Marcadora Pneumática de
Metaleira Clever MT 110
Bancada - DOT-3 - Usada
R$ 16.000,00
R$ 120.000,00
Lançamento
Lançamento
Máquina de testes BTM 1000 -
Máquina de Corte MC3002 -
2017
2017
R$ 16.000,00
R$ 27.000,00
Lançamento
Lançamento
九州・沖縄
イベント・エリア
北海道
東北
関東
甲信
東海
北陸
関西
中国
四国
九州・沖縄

..............................

_ACTIVITY_
The lines above that hold the word "Máquina" are the ones to copy.

_TASK SOLUTION_
Máquina de testes BTM 1000 -
Máquina de Corte MC3002 -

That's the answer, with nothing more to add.